(Collected data entries)

-*-*-

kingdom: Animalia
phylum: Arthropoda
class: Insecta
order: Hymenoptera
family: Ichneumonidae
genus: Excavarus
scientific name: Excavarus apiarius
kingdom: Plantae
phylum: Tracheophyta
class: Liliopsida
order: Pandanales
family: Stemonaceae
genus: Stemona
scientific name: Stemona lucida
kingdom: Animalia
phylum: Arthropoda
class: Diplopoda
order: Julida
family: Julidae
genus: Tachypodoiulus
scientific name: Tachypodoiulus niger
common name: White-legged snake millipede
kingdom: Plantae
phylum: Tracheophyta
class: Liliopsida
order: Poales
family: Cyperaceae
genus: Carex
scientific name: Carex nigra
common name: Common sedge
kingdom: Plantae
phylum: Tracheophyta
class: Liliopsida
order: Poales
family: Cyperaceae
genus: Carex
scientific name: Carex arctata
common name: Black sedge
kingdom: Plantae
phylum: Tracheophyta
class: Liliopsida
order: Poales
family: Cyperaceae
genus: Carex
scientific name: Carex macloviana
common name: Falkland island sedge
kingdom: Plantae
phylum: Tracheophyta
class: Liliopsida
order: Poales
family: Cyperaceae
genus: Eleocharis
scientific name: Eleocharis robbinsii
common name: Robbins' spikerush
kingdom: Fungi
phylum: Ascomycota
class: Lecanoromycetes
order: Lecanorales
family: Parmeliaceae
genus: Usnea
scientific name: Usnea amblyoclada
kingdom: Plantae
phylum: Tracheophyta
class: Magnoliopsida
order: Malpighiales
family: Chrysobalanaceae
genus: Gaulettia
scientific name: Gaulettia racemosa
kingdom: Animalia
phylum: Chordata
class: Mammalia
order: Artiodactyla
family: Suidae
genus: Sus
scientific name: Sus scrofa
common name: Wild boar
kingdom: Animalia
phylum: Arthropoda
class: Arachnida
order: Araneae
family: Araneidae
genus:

-*-*-

→ **Task**
Recast everything in the listing above, from the line containing "class: Mammalia" down to the end, as a Markdown table with the columns Row and Entry. Number each line and leave out any blank lines.

→ **Result for this task**
| Row | Entry |
|---|---|
| 1 | class: Mammalia |
| 2 | order: Artiodactyla |
| 3 | family: Suidae |
| 4 | genus: Sus |
| 5 | scientific name: Sus scrofa |
| 6 | common name: Wild boar |
| 7 | kingdom: Animalia |
| 8 | phylum: Arthropoda |
| 9 | class: Arachnida |
| 10 | order: Araneae |
| 11 | family: Araneidae |
| 12 | genus: |